On peut y développer deux thèses. La première serait de comprendre l’objet Saint-Dizier comme extérieur à moi-même. La seconde serait de dire réellement quelque chose à propos de Saint-Dizier tout en restant extérieur à l’objet. Dans sa Théorie du roman Georg Lukács examine la question du divorce entre le monde et le sujet à propos de l’écrivain. On écrit finalement parce que l’on veut habiter le monde et que l’on n’y parvient pas. Ceux qui vivent dans le monde et sont parfaitement intégrés à celui-ci sont soit totalement heureux, jouissant de la félicité de ceux qui baignent dans une solitude bienveillante, ou soit des dieux et par conséquent n’auront à peu près rien à raconter. Car pour écrire quelque chose de valable aux yeux de l’universel, il faut en effet évoquer un problème que l’on n’a soi-même pas résolu. C’est la conscience de la distance entre ce que je suis et l’objet qui fait de moi un daïmon à la manière de Socrate dans le Banquet.
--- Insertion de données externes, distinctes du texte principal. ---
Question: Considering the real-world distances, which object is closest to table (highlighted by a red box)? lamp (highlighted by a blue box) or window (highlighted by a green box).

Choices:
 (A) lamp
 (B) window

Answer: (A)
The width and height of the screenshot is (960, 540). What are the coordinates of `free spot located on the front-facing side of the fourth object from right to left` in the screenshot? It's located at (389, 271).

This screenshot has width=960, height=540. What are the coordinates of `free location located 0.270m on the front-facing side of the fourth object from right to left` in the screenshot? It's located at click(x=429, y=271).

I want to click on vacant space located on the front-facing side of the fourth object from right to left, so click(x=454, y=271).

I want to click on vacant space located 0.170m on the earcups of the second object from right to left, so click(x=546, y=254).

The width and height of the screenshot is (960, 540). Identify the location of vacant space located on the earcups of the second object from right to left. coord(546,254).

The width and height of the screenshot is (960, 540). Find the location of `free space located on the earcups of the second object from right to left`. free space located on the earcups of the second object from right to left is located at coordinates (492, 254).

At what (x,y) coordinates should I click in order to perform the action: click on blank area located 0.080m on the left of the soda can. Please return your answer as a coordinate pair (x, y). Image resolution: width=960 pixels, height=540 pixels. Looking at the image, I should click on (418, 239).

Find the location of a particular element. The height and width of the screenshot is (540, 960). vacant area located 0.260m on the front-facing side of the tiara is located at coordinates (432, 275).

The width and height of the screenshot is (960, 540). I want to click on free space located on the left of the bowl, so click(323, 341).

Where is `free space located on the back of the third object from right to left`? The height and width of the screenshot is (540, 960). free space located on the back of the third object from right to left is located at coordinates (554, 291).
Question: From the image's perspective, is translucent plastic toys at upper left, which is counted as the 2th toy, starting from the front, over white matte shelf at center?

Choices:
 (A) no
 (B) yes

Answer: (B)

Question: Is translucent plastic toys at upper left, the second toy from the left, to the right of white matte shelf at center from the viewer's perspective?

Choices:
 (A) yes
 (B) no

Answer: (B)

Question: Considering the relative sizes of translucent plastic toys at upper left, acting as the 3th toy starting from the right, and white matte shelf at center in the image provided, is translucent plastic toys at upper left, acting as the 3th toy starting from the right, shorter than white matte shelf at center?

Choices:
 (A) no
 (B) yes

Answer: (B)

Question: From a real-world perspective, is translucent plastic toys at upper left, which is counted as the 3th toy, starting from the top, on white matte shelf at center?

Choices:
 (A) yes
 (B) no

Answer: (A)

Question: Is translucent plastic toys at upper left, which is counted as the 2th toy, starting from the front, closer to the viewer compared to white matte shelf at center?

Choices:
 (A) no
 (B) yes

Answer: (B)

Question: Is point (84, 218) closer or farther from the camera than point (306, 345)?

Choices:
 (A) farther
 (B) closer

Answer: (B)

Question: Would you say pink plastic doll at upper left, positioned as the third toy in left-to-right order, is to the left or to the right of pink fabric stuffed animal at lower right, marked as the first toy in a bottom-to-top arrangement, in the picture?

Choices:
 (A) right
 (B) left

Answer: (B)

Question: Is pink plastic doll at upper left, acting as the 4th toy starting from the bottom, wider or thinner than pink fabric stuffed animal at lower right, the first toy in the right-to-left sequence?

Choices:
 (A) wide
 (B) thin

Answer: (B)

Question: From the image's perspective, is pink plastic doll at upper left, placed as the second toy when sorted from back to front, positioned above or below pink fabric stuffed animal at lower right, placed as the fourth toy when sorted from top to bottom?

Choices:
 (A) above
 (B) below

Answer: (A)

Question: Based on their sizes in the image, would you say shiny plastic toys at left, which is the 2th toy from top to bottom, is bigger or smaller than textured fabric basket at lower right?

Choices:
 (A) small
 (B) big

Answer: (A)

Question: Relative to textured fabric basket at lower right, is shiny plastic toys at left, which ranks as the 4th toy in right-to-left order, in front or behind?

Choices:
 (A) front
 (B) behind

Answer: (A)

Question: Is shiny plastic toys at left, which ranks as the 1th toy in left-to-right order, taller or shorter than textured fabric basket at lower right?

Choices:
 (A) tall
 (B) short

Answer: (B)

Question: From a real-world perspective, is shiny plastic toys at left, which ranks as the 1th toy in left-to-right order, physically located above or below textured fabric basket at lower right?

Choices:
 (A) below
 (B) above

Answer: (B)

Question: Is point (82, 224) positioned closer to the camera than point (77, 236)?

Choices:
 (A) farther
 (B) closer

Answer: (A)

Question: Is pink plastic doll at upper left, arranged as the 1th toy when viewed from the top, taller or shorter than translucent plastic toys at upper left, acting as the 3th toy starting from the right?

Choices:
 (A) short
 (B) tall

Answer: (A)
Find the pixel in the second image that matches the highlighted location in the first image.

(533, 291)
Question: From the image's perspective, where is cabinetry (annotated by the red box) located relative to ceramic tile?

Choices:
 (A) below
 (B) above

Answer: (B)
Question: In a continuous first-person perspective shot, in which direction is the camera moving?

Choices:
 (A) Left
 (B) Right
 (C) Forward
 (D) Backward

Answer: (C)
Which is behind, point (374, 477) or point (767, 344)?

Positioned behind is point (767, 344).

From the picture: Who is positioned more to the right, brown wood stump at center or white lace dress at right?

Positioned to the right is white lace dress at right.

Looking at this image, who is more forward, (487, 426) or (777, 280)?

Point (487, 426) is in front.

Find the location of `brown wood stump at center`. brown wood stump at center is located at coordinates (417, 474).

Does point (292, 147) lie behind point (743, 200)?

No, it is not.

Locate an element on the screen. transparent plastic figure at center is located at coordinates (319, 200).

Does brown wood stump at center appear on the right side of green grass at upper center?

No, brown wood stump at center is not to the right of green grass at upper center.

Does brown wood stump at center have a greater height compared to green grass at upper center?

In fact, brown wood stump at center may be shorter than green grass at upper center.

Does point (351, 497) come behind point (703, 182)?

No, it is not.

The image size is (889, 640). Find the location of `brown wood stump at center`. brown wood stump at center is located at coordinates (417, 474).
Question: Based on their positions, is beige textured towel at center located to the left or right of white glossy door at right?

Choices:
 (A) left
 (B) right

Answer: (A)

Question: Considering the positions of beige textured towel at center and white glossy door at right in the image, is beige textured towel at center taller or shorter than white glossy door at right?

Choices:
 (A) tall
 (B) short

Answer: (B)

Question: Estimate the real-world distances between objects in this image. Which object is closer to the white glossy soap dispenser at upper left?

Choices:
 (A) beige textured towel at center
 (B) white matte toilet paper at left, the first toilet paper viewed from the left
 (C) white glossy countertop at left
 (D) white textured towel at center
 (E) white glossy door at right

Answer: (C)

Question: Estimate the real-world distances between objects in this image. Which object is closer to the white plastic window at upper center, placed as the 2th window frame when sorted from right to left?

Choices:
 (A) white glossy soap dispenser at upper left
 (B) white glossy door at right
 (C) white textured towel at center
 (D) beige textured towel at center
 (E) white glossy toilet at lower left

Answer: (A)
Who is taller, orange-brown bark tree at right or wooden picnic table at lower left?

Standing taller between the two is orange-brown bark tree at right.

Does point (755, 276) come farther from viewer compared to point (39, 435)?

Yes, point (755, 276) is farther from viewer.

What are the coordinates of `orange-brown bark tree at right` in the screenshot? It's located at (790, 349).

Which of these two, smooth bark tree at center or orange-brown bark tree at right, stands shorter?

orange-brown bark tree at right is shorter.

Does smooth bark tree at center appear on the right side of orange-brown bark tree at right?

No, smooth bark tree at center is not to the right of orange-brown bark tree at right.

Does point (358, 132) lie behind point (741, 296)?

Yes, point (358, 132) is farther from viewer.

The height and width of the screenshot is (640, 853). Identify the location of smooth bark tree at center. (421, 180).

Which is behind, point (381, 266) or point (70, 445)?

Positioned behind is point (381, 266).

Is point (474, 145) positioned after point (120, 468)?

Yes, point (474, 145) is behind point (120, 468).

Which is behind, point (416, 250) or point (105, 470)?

Cette créature démoniaque cherche le souffle du monde, l’inspiration qui précède l’expiration. C’est lui qui relie l’humain au divin et qui pénètre le monde dans ce qu’il a de plus réel. La tâche de l’écrivain est alors immense et ne correspond plus vraiment à celle du bottin à qui une autre fin est assignée. L’écrivain a donc pour fonction de parler de lui de la manière la plus véritable et de le rapporter à un objet qu’il ne connaît pas mais qu’il désire connaître. Cet objet le dépasse et le constitue. L’écrivain est nécessairement le fils ingrat de son temps car il voit comment celui-ci est produit et comment celui-ci lui échappe. C’est un être gauche et qui se sert de cette contradiction pour élaborer une pensée à la fois sociale et esthétique. Cette tension est féconde à l’écrivain qui peut alors enfanter une œuvre digne de la littérature car avant tout novatrice et non commode. L’écrivain est donc rare et toute littérature est engagée dans le monde laissant loin derrière les marchands de mots qui certes vendent beaucoup mais ne racontent rien. Il s’agit d’exagérer le conventionnel, de le tordre et de s’en servir comme matière où peut se développer toute l’ironie de l’auteur (2). Celui qui se vautre dans la convention qui ignore le sujet ne sortira rien d’autre qu’une soupe tiède dont le relativisme dominant de l’époque tente de nous faire croire qu’il s’agit encore de littérature.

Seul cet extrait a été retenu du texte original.